Monday, April 3, 2017

A book on the Reformation that left me satisfied, with six measures left over!

Since 2017 is the 500th anniversary of the start of the Protestant Reformation, we can expect to see a good number of books about this period coming out over the next few months. I expect that Reformation Theology will vie for first place amongst them. This book is massive—over 750 pages, but as girth does not always equate to worth, it's the contributors that make this volume a must have for any serious student of the Reformation.

Matthew Barrett, a capable scholar in his own right, as editor leads an all-star cast of theologians and scholars who take you doctrine by doctrine through the eyes of the various figureheads of the Reformation like Luther, Melanchthon, Zwingli, Bullinger, Calvin, Beza, Cranmer, and more. Many of their works and writings are cited, including ones most of us have probably never read, making the Reformers that much more accessible to us today.

"Introductory" materials (about 50 pages) take a step back to consider what we are celebrating this year and bring us back to the principle of reformation itself. From there the book launches into a "brief" (about 80 pages) look at the development of theology in the few centuries before the Reformation, as well as the Reformers themselves. Had the book ended there, I would have been happy and full with what I had gleaned, but then I was invited to the banquet itself and left with six measures more than I could have expected: 17 chapters on doctrines from Sola Scriptura to End Times.

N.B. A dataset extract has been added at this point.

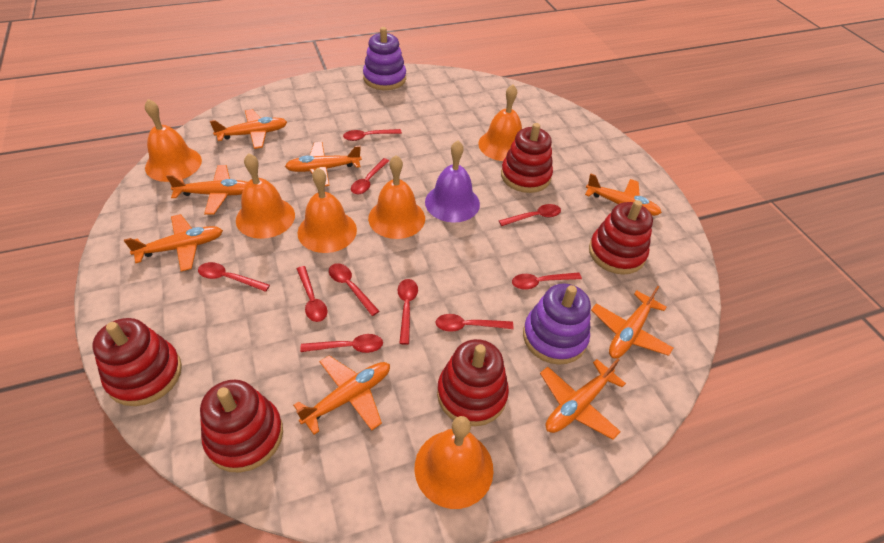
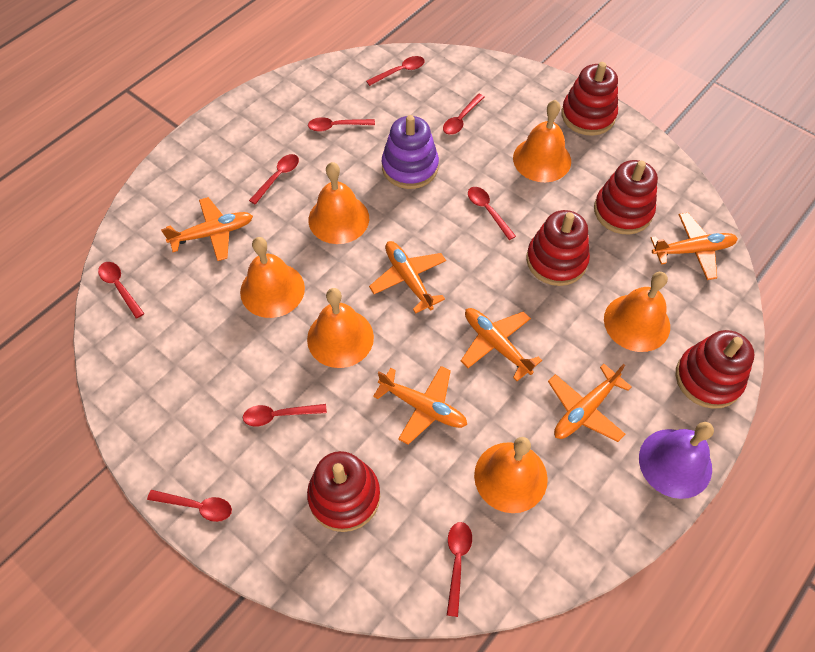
orange plane: 8 -> 6
purple stacking toy: 2 -> 1
red spoon: 10 -> 9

This is not a book most (including myself) will sit down and read cover to cover, at least, not in one go. There's only so much one can digest at a time! But it is a book that I do plan to read cover to cover, a chapter here, a chapter there. I've already read through a good portion of it, and skimmed over a few more sections. It's well worth the read, and well worth having.

I received this book from the publisher in order to provide this review.